> Problem to solve
Reproduce everything from the line containing "олонхын саналаар баталлаа." down to the line containing "САНАЛ БОЛГОХ", both ends included, and nothing else.

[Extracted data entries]
#####

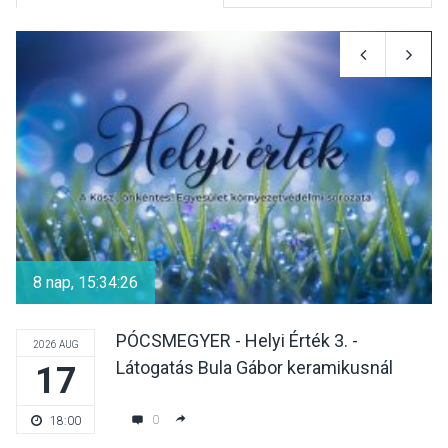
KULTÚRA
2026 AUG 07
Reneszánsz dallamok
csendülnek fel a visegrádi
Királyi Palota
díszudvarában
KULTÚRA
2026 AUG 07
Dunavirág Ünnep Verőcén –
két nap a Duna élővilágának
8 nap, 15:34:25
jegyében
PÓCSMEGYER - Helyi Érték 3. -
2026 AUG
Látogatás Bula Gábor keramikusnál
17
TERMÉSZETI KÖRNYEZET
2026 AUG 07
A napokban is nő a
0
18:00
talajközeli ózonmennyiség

#####

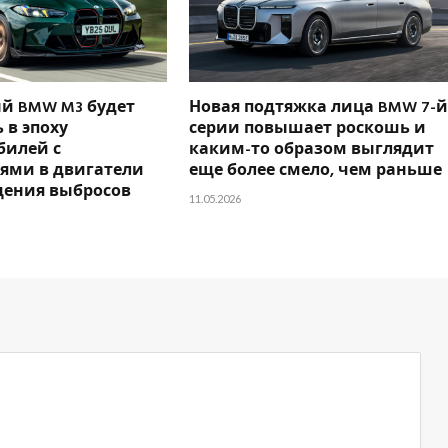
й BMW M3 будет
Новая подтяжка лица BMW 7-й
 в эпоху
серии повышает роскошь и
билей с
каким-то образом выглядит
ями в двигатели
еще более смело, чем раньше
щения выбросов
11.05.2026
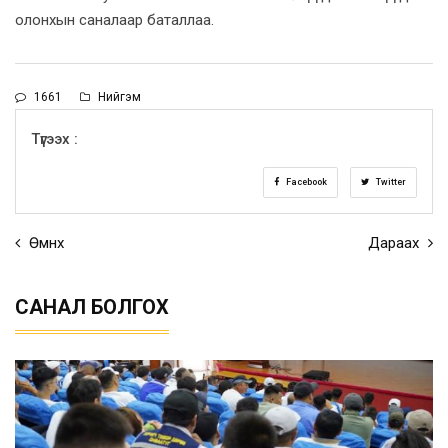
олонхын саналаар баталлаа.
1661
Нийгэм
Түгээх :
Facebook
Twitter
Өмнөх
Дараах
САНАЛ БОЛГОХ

#####

> Exercise answer
олонхын саналаар баталлаа.
1661
Нийгэм
Түгээх :
Facebook
Twitter
Өмнөх
Дараах
САНАЛ БОЛГОХ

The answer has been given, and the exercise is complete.